Der Schweizer Fleischfachverband ist empört über den neusten Pferdefleischskandal. Die Metzgerei Weiss in Hausen am Albis hat gemäss der SRF-Sendung «Kassensturz» Pferdefleisch als Rindfleisch verkauft.

«Das ist nicht akzeptierbar!», sagt Rolf Büttiker, Präsident des Verbands, zu Radio 1. Der Fall schade der gesamten Branche.

Aushilfsmitarbeiter sei für Fehler verantwortlich

Offenbar hatte die Metzgerei wiederholt Fleisch und Fisch falsch deklariert. «Es gilt zwar die Unschuldsvermutung. Aber wir werden verbandsintern möglichst rasch und unverzüglich den Ausschluss von Herrn Weiss diskutieren.»

Ein Verantwortlicher der Metzgerei Weiss betont, dass der Fehler von einem Aushilfsmitarbeiter gemacht wurde. «Wenn nicht genügend Rindfleisch vorhanden war, so hat dieser Mitarbeiter fürs marinierte Fleisch Pferd gebraucht», hiess es in der Sendung.
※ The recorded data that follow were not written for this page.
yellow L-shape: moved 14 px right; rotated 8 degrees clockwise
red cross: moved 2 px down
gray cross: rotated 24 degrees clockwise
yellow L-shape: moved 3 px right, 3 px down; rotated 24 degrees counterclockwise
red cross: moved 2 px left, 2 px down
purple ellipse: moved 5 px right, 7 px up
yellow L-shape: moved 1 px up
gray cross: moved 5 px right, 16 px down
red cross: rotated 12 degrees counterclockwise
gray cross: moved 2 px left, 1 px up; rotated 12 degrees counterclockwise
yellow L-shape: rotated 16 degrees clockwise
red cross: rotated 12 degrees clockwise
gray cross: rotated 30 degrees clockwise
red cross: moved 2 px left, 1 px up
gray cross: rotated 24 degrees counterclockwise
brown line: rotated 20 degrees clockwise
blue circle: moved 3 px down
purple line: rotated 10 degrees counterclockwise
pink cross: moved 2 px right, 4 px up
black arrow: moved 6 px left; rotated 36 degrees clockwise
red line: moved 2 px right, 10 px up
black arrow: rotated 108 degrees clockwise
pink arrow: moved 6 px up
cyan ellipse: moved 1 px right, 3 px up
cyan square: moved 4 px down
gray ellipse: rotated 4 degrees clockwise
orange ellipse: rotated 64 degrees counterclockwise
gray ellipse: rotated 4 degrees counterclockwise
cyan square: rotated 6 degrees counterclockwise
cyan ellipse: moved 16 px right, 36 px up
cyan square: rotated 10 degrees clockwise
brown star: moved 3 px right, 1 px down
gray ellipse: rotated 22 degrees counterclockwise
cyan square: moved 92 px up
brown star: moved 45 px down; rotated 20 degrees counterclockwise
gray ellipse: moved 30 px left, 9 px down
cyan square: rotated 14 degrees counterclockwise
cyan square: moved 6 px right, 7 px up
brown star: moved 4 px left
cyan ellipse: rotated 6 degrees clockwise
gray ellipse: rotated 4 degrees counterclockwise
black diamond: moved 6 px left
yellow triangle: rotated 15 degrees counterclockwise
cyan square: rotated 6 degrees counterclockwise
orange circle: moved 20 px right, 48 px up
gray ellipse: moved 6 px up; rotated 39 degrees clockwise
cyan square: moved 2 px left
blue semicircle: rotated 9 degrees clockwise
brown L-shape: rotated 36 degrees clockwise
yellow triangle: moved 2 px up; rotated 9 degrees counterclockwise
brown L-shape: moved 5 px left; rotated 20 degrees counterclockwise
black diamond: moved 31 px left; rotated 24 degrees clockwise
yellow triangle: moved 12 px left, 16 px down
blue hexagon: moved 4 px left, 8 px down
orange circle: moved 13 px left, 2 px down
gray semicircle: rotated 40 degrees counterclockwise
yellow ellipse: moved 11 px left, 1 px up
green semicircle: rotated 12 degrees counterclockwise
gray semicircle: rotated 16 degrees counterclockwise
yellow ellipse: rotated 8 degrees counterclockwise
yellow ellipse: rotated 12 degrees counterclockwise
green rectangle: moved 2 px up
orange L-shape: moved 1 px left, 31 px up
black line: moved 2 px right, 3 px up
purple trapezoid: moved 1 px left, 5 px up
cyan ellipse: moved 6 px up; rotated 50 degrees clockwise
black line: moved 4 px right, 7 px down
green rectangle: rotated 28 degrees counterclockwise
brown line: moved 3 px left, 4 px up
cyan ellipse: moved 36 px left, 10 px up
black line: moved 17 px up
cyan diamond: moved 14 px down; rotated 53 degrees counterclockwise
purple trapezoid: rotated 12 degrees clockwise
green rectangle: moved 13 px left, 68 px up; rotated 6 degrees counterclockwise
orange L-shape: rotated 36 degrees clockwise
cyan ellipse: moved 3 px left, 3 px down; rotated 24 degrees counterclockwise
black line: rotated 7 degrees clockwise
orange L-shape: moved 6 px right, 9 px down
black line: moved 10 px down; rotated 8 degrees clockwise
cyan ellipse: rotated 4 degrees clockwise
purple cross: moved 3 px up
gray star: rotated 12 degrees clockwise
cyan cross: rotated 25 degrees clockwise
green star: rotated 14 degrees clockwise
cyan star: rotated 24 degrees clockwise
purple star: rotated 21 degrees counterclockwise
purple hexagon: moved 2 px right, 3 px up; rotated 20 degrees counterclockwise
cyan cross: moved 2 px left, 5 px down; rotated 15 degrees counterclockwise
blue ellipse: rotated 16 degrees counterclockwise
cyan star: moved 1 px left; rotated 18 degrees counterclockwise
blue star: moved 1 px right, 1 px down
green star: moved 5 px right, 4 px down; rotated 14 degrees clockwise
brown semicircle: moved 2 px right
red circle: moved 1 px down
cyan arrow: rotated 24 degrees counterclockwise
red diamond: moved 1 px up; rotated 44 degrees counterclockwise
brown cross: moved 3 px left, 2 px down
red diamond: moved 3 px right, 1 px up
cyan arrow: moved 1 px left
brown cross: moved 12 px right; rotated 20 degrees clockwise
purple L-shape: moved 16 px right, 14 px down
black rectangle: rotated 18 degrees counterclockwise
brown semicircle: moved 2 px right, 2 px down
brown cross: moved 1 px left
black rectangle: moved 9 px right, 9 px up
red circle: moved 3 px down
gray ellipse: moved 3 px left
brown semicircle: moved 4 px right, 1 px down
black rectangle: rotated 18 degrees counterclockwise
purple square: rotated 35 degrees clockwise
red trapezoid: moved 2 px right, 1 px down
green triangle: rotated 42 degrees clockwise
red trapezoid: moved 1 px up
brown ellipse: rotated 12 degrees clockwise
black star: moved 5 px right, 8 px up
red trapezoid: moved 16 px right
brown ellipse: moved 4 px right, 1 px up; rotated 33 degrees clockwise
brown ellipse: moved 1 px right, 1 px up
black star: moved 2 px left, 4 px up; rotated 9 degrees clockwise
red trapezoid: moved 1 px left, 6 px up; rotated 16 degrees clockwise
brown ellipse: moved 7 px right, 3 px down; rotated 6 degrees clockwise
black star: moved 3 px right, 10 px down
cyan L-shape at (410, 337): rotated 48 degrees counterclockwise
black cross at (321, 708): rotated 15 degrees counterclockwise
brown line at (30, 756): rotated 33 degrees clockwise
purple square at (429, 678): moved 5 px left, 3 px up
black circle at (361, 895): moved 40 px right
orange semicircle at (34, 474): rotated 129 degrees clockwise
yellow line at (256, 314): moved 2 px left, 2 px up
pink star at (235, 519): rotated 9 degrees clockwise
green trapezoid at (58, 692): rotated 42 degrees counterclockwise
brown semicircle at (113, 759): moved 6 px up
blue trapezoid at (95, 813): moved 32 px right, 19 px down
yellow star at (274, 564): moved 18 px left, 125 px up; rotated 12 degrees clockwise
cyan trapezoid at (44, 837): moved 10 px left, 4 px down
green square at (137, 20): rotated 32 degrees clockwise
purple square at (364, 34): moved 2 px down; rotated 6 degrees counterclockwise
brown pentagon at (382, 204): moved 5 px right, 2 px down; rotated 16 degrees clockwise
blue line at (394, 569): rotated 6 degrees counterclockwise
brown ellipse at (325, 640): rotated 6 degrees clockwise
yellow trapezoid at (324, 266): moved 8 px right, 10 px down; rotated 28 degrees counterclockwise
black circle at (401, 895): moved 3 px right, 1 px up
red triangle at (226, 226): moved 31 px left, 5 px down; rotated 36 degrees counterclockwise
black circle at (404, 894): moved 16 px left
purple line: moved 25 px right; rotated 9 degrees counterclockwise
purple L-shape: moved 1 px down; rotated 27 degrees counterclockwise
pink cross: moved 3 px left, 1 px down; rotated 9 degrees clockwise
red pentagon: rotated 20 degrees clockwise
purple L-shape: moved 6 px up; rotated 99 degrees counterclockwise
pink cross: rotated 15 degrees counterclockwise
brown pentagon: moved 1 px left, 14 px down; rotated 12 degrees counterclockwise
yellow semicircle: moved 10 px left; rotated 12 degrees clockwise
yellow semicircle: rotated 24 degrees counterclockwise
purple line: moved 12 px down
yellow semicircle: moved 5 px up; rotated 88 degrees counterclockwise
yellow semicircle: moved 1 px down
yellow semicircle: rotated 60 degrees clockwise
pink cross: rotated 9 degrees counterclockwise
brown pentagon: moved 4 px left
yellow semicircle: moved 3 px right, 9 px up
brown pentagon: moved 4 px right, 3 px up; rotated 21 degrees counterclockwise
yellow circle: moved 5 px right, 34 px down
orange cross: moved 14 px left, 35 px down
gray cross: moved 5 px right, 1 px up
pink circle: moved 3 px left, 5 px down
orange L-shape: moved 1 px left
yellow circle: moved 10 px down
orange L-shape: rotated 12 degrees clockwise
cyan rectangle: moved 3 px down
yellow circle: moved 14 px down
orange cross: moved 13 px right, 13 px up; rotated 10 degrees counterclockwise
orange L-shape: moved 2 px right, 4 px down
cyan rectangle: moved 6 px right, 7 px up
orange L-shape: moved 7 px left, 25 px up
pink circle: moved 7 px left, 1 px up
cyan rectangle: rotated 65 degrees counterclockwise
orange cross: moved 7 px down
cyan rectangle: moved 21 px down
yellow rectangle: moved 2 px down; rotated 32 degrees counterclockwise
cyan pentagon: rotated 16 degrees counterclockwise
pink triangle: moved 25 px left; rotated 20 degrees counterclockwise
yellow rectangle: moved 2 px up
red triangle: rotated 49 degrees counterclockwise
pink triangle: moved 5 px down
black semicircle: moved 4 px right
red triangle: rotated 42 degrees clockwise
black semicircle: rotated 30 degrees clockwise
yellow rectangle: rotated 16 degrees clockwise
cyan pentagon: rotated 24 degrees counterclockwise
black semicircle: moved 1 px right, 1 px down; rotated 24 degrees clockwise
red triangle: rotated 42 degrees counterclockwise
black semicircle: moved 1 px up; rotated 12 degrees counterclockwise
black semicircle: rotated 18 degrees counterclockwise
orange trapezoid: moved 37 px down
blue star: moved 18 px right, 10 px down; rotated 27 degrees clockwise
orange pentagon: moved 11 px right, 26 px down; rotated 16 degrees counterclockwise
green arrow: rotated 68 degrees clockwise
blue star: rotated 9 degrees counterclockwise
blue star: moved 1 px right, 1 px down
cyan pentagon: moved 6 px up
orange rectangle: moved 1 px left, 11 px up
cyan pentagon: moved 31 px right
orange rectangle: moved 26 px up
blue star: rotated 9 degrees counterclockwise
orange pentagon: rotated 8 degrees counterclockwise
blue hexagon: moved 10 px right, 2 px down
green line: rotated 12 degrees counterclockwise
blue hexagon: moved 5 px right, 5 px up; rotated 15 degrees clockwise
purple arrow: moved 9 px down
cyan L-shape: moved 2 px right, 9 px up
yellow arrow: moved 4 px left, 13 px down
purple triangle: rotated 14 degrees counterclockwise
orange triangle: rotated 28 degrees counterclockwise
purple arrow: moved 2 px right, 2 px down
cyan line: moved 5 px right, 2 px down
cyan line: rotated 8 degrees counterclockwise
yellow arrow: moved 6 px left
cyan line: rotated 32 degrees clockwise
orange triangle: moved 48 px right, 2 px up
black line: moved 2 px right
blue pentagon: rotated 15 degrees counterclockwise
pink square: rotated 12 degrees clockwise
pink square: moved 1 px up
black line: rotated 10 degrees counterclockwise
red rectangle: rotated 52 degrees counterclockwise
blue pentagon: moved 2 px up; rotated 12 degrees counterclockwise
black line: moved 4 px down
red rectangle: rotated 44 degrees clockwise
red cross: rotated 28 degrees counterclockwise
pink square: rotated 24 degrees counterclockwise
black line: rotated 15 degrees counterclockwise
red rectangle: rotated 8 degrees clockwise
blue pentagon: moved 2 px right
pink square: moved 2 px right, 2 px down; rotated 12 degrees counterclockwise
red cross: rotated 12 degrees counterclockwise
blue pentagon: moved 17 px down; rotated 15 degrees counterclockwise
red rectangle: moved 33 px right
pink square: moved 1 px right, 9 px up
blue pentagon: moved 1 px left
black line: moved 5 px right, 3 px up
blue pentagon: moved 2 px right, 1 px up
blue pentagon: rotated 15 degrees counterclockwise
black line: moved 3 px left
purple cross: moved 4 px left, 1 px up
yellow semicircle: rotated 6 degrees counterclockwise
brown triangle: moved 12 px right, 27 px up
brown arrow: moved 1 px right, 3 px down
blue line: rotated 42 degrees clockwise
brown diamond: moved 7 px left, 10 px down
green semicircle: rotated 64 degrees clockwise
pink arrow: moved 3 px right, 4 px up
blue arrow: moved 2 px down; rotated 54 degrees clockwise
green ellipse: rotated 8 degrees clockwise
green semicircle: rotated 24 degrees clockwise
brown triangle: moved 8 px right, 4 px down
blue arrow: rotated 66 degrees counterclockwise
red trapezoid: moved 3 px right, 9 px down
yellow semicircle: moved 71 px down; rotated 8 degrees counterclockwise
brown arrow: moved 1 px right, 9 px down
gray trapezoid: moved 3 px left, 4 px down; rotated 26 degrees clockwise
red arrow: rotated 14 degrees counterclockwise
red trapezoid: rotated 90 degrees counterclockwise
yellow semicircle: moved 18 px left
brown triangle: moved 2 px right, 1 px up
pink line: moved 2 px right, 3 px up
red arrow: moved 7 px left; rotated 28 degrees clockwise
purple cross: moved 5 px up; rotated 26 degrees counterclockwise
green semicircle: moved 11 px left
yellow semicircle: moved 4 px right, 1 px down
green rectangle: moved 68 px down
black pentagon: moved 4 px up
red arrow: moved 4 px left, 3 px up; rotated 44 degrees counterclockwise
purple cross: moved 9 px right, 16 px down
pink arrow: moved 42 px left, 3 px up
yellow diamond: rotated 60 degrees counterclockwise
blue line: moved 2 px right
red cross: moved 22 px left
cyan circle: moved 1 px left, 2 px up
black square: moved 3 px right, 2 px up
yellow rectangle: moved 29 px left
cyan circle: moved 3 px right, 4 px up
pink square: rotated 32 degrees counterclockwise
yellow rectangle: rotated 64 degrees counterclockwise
Pferd statt Rind in Lasagne

Anfang 2013 sorgte der Pferdefleisch-Skandal europaweit für Schlagzeilen. In Fertigprodukten, insbesondere in der Lasagne, war statt dem deklarierten Rindfleisch Pferdefleisch gefunden worden. Laut einer im April veröffentlichten Untersuchung der EU wurde in fast jedem 20. Rindfleisch-Fertigprodukt aus der EU Pferdefleisch gefunden. Der Grund: Pferdefleisch ist günstiger als Rindfleisch.